Moreover, instances of SAT obtained from fault detection problems for stuck-at or bridging faults are highly structured, and GRASP performs particularly well on these benchmarks. As a result, circuits having a significant number of hard-to-detect faults are potentially amenable for a ATPG tool based on GRASP. The experimental results given in Section 6 strongly support this motivation.
The proposed ATPG algorithm, named TG-GRASP, basically encodes fault detection problems using the approach given in (Stephan et al. 1996) and uses GRASP as the back-end search engine. In addition, a few additional features have been incorporated into TG-GRASP:
To prevent the over-specification of test patterns, TG-GRASP implements syntactic satisfiability, which permits early identification of sufficient conditions for satisfiability before satisfying all clauses in the CNF formula. This technique can be viewed as equivalent to restricted forms of dynamic head line identification that can be identified by circuit-based ATPG tools (Silva & Sakallah 1994) . Because GRASP records new clauses during the search as by-product of conflict analysis, some of these clauses, in particular the ones solely associated with variables in the good circuit, can be re-used for subsequent faults, thus potentially pruning the amount of search for subsequent fault detection problems. We refer to these clauses as pervasive clauses.
Syntactic satisfiability reduces computation time for detectable faults, whereas pervasive clauses, because they add additional constraints to the search, potentially reduce the computation time for all faults.
EXPERIMENTAL RESULTS
In this section we compare the testability of a subset of the circuits in the MCNC'91 combinational benchmark set before and after adding data-dependent power management. In Table 1 we present the statistics for the circuits used. Under the column Original we give the number of primary inputs (PI), the number of primary out- puts (PO), the number of gates (Gates) and literals (Lits) in the circuit and its power dissipation (Power). Also in Table 1 , we show the power savings obtained after precomputation is applied to each circuit. Under Precomp., we give the number of literals in the precomputation logic and the power of the power managed circuit. We can see that the size of the precomputation logic is in general much smaller than the original circuit. The last column of Table 1 indicates the percentage savings in power obtained through precomputation. As we can observe, power reductions of upto 77% are possible.
To measure the testability of the circuits, we have used two SAT-based ATPG tools, TEGUS (Stephan et al. 1996) and TG-GRASP, described in Section 5. The CPU times reported are for a Sun 5/85 machine with 64 MByte of physical memory. All tools were compiled with the same optimization options.

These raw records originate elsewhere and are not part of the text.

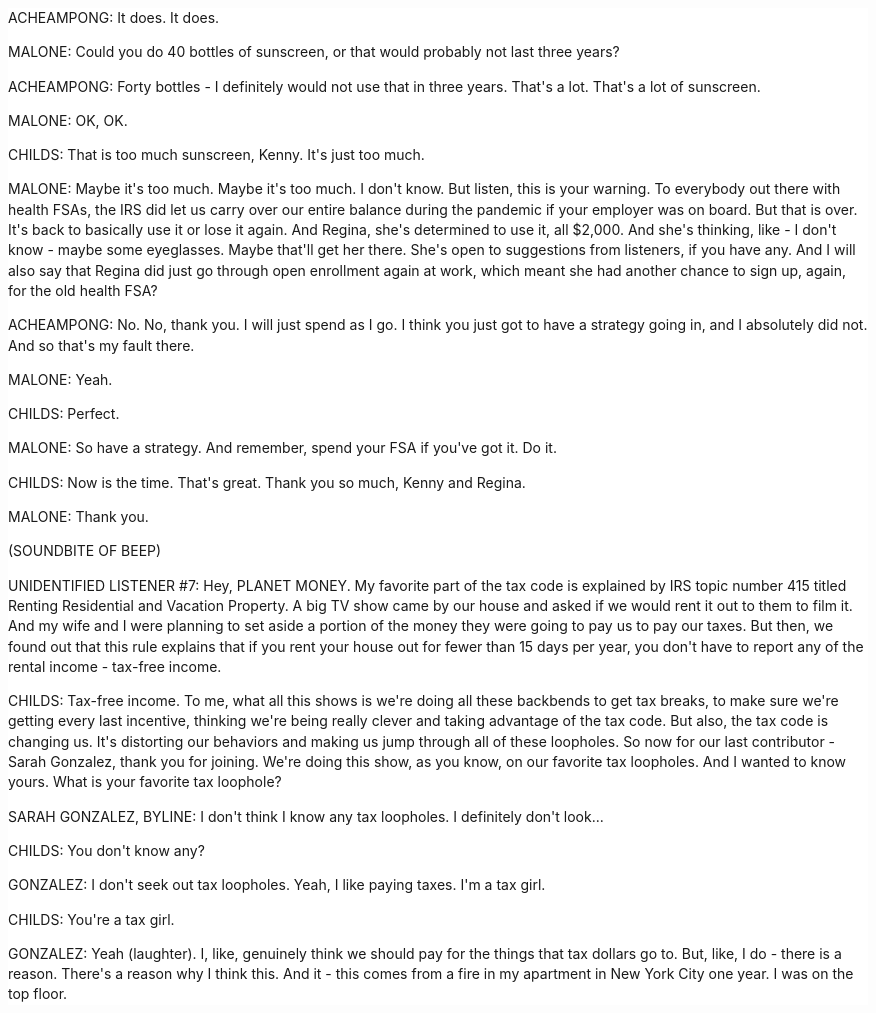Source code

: ACHEAMPONG: It does. It does.

MALONE: Could you do 40 bottles of sunscreen, or that would probably not last three years?

ACHEAMPONG: Forty bottles - I definitely would not use that in three years. That's a lot. That's a lot of sunscreen.

MALONE: OK, OK.

CHILDS: That is too much sunscreen, Kenny. It's just too much.

MALONE: Maybe it's too much. Maybe it's too much. I don't know. But listen, this is your warning. To everybody out there with health FSAs, the IRS did let us carry over our entire balance during the pandemic if your employer was on board. But that is over. It's back to basically use it or lose it again. And Regina, she's determined to use it, all $2,000. And she's thinking, like - I don't know - maybe some eyeglasses. Maybe that'll get her there. She's open to suggestions from listeners, if you have any. And I will also say that Regina did just go through open enrollment again at work, which meant she had another chance to sign up, again, for the old health FSA?

ACHEAMPONG: No. No, thank you. I will just spend as I go. I think you just got to have a strategy going in, and I absolutely did not. And so that's my fault there.

MALONE: Yeah.

CHILDS: Perfect.

MALONE: So have a strategy. And remember, spend your FSA if you've got it. Do it.

CHILDS: Now is the time. That's great. Thank you so much, Kenny and Regina.

MALONE: Thank you.

(SOUNDBITE OF BEEP)

UNIDENTIFIED LISTENER #7: Hey, PLANET MONEY. My favorite part of the tax code is explained by IRS topic number 415 titled Renting Residential and Vacation Property. A big TV show came by our house and asked if we would rent it out to them to film it. And my wife and I were planning to set aside a portion of the money they were going to pay us to pay our taxes. But then, we found out that this rule explains that if you rent your house out for fewer than 15 days per year, you don't have to report any of the rental income - tax-free income.

CHILDS: Tax-free income. To me, what all this shows is we're doing all these backbends to get tax breaks, to make sure we're getting every last incentive, thinking we're being really clever and taking advantage of the tax code. But also, the tax code is changing us. It's distorting our behaviors and making us jump through all of these loopholes. So now for our last contributor - Sarah Gonzalez, thank you for joining. We're doing this show, as you know, on our favorite tax loopholes. And I wanted to know yours. What is your favorite tax loophole?

SARAH GONZALEZ, BYLINE: I don't think I know any tax loopholes. I definitely don't look...

CHILDS: You don't know any?

GONZALEZ: I don't seek out tax loopholes. Yeah, I like paying taxes. I'm a tax girl.

CHILDS: You're a tax girl.

GONZALEZ: Yeah (laughter). I, like, genuinely think we should pay for the things that tax dollars go to. But, like, I do - there is a reason. There's a reason why I think this. And it - this comes from a fire in my apartment in New York City one year. I was on the top floor.
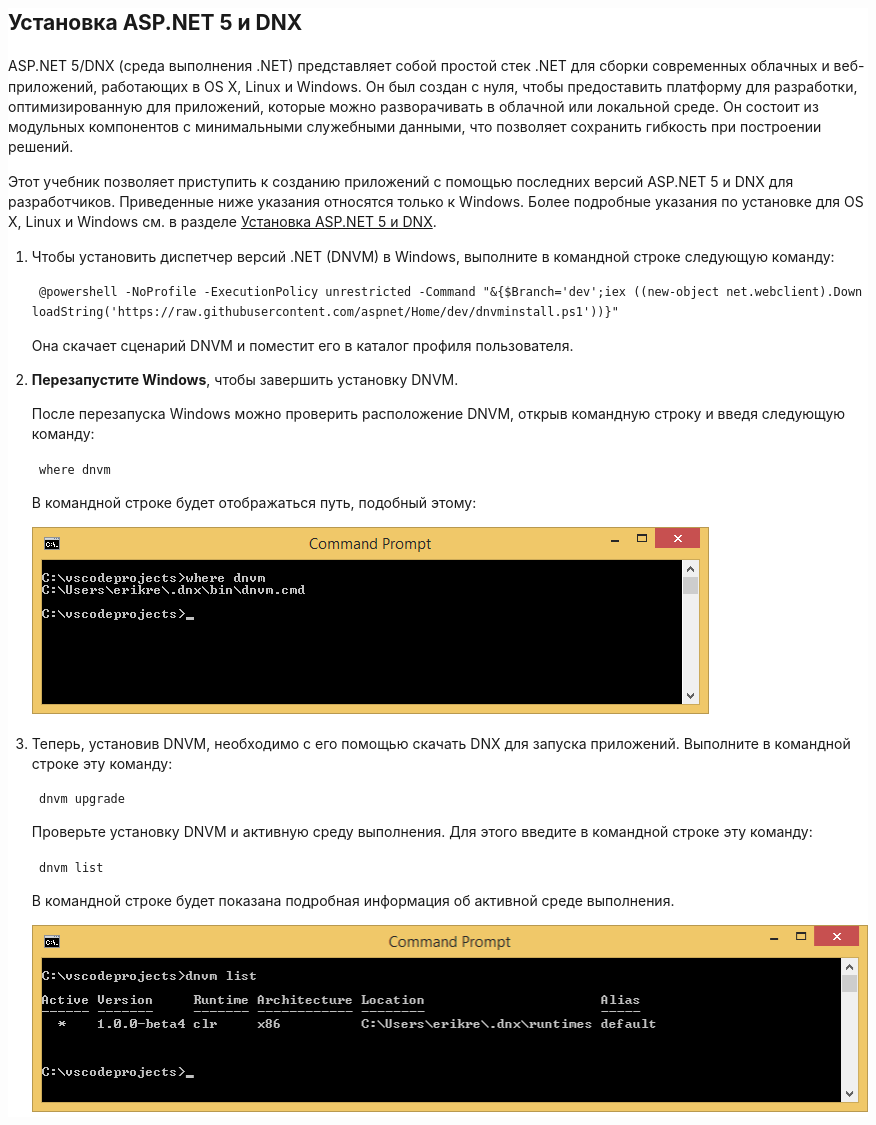 ## Установка ASP.NET 5 и DNX
ASP.NET 5/DNX (среда выполнения .NET) представляет собой простой стек .NET для сборки современных облачных и веб-приложений, работающих в OS X, Linux и Windows. Он был создан с нуля, чтобы предоставить платформу для разработки, оптимизированную для приложений, которые можно разворачивать в облачной или локальной среде. Он состоит из модульных компонентов с минимальными служебными данными, что позволяет сохранить гибкость при построении решений.

Этот учебник позволяет приступить к созданию приложений с помощью последних версий ASP.NET 5 и DNX для разработчиков. Приведенные ниже указания относятся только к Windows. Более подробные указания по установке для OS X, Linux и Windows см. в разделе [Установка ASP.NET 5 и DNX](https://code.visualstudio.com/Docs/ASPnet5#_installing-aspnet-5-and-dnx).

1. Чтобы установить диспетчер версий .NET (DNVM) в Windows, выполните в командной строке следующую команду:

		@powershell -NoProfile -ExecutionPolicy unrestricted -Command "&{$Branch='dev';iex ((new-object net.webclient).DownloadString('https://raw.githubusercontent.com/aspnet/Home/dev/dnvminstall.ps1'))}"

	Она скачает сценарий DNVM и поместит его в каталог профиля пользователя.

2. **Перезапустите Windows**, чтобы завершить установку DNVM.

	После перезапуска Windows можно проверить расположение DNVM, открыв командную строку и введя следующую команду:

		where dnvm

	В командной строке будет отображаться путь, подобный этому:

	![dnvm location](./media/web-sites-create-web-app-using-vscode/00-where-dnvm.png)

3. Теперь, установив DNVM, необходимо с его помощью скачать DNX для запуска приложений. Выполните в командной строке эту команду:

		dnvm upgrade

	Проверьте установку DNVM и активную среду выполнения. Для этого введите в командной строке эту команду:

		dnvm list

	В командной строке будет показана подробная информация об активной среде выполнения.

	![Расположение DNVM](./media/web-sites-create-web-app-using-vscode/00b-dnvm-list.png)
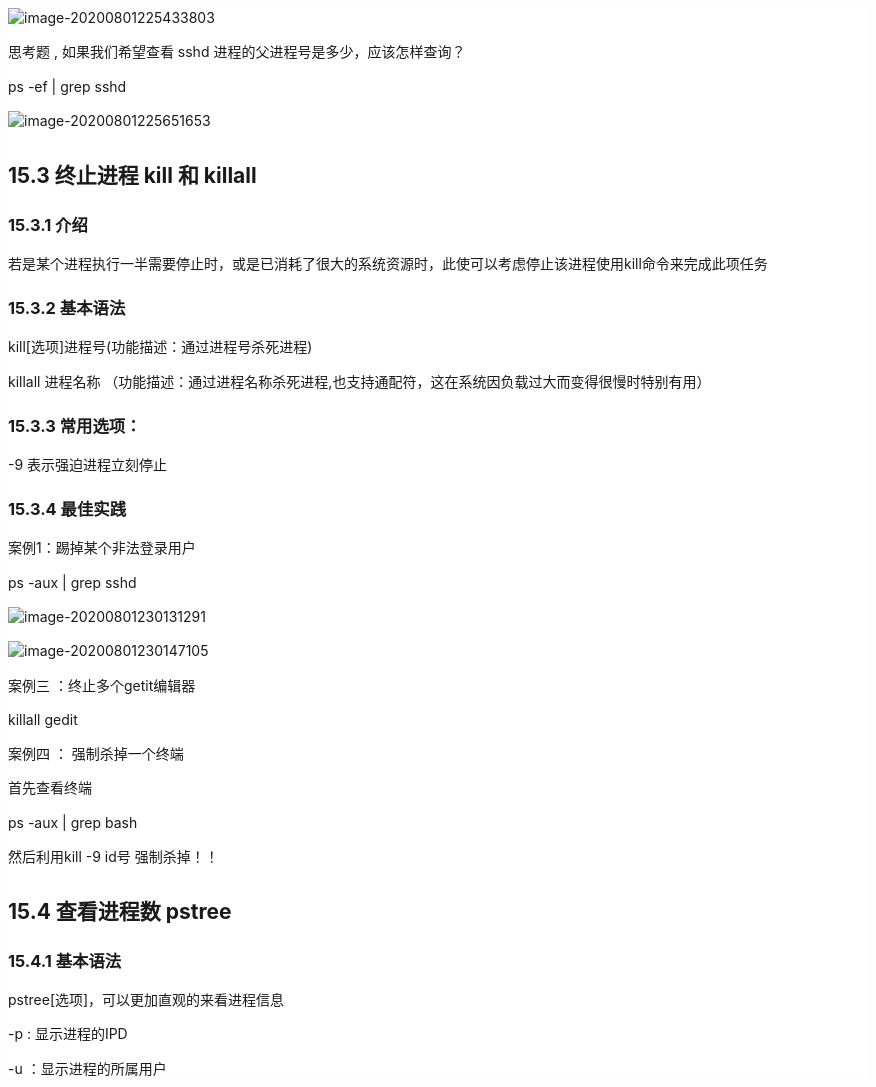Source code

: ![image-20200801225433803](https://sober-feng.oss-cn-shanghai.aliyuncs.com/learning/pictures/image-20200801225433803.png)

思考题 , 如果我们希望查看 sshd 进程的父进程号是多少，应该怎样查询？

ps -ef | grep sshd

![image-20200801225651653](https://sober-feng.oss-cn-shanghai.aliyuncs.com/learning/pictures/image-20200801225651653.png)

## 15.3 终止进程 kill 和 killall

### 15.3.1 介绍

若是某个进程执行一半需要停止时，或是已消耗了很大的系统资源时，此使可以考虑停止该进程使用kill命令来完成此项任务

### 15.3.2 基本语法

kill[选项]进程号(功能描述：通过进程号杀死进程)

killall 进程名称 （功能描述：通过进程名称杀死进程,也支持通配符，这在系统因负载过大而变得很慢时特别有用）

### 15.3.3 常用选项：

-9 表示强迫进程立刻停止

### 15.3.4 最佳实践

案例1：踢掉某个非法登录用户

ps -aux | grep sshd

![image-20200801230131291](https://sober-feng.oss-cn-shanghai.aliyuncs.com/learning/pictures/image-20200801230131291.png)

![image-20200801230147105](https://sober-feng.oss-cn-shanghai.aliyuncs.com/learning/pictures/image-20200801230147105.png)

案例三 ：终止多个getit编辑器

 killall gedit

案例四 ： 强制杀掉一个终端

首先查看终端

ps -aux | grep bash

然后利用kill -9 id号 强制杀掉！！

## 15.4 查看进程数 pstree

### 15.4.1 基本语法

pstree[选项]，可以更加直观的来看进程信息

-p : 显示进程的IPD

-u ：显示进程的所属用户

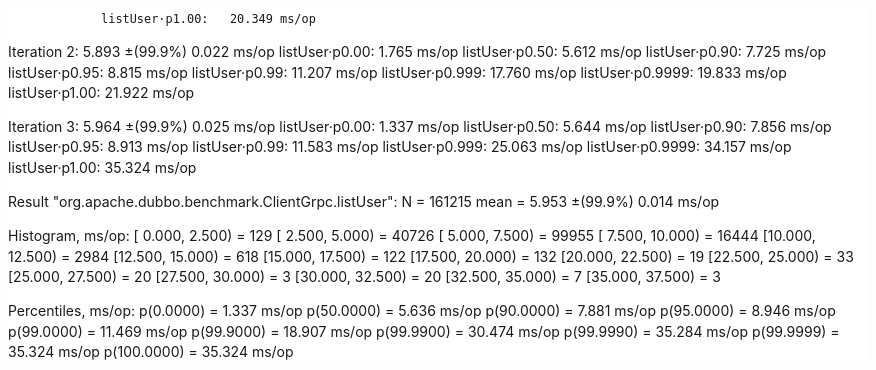                  listUser·p1.00:   20.349 ms/op

Iteration   2: 5.893 ±(99.9%) 0.022 ms/op
                 listUser·p0.00:   1.765 ms/op
                 listUser·p0.50:   5.612 ms/op
                 listUser·p0.90:   7.725 ms/op
                 listUser·p0.95:   8.815 ms/op
                 listUser·p0.99:   11.207 ms/op
                 listUser·p0.999:  17.760 ms/op
                 listUser·p0.9999: 19.833 ms/op
                 listUser·p1.00:   21.922 ms/op

Iteration   3: 5.964 ±(99.9%) 0.025 ms/op
                 listUser·p0.00:   1.337 ms/op
                 listUser·p0.50:   5.644 ms/op
                 listUser·p0.90:   7.856 ms/op
                 listUser·p0.95:   8.913 ms/op
                 listUser·p0.99:   11.583 ms/op
                 listUser·p0.999:  25.063 ms/op
                 listUser·p0.9999: 34.157 ms/op
                 listUser·p1.00:   35.324 ms/op



Result "org.apache.dubbo.benchmark.ClientGrpc.listUser":
  N = 161215
  mean =      5.953 ±(99.9%) 0.014 ms/op

  Histogram, ms/op:
    [ 0.000,  2.500) = 129 
    [ 2.500,  5.000) = 40726 
    [ 5.000,  7.500) = 99955 
    [ 7.500, 10.000) = 16444 
    [10.000, 12.500) = 2984 
    [12.500, 15.000) = 618 
    [15.000, 17.500) = 122 
    [17.500, 20.000) = 132 
    [20.000, 22.500) = 19 
    [22.500, 25.000) = 33 
    [25.000, 27.500) = 20 
    [27.500, 30.000) = 3 
    [30.000, 32.500) = 20 
    [32.500, 35.000) = 7 
    [35.000, 37.500) = 3 

  Percentiles, ms/op:
      p(0.0000) =      1.337 ms/op
     p(50.0000) =      5.636 ms/op
     p(90.0000) =      7.881 ms/op
     p(95.0000) =      8.946 ms/op
     p(99.0000) =     11.469 ms/op
     p(99.9000) =     18.907 ms/op
     p(99.9900) =     30.474 ms/op
     p(99.9990) =     35.284 ms/op
     p(99.9999) =     35.324 ms/op
    p(100.0000) =     35.324 ms/op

In Table 2 the ATPG results for the original MCNC'91 benchmark circuits are shown. The transformation described in Section 4.4 was applied to the precomputed circuits and the ATPG programs were run on the modified circuit. The ATPG results after precomputation are given in Table 3 In each table F, D, R, A and CPU denote, respectively, the total number of faults, the number of detected faults, the number of redundant faults, the number of aborted faults and the CPU time for each tool. For each benchmark all faults are targeted. This solution permits a larger set of faults to be studied and guarantees that each ATPG tool is presented with exactly the same set of faults. For both the original and precomputed circuits, TEGUS and TG-GRASP have comparable and acceptable performance in all circuits. Nevertheless, for a few circuits the pruning techniques used in TG-GRASP make the difference and lead to reasonably smaller CPU times. Note that for benchmark dalu, TEGUS aborts one fault. These results, and the fact that TG-GRASP aborts no faults, illustrate the robustness of the TG-GRASP algorithmic solution. Even though precomputation introduces a large number of redundant faults, there exist ATPG tools which can test the resulting circuits with 100% fault coverage.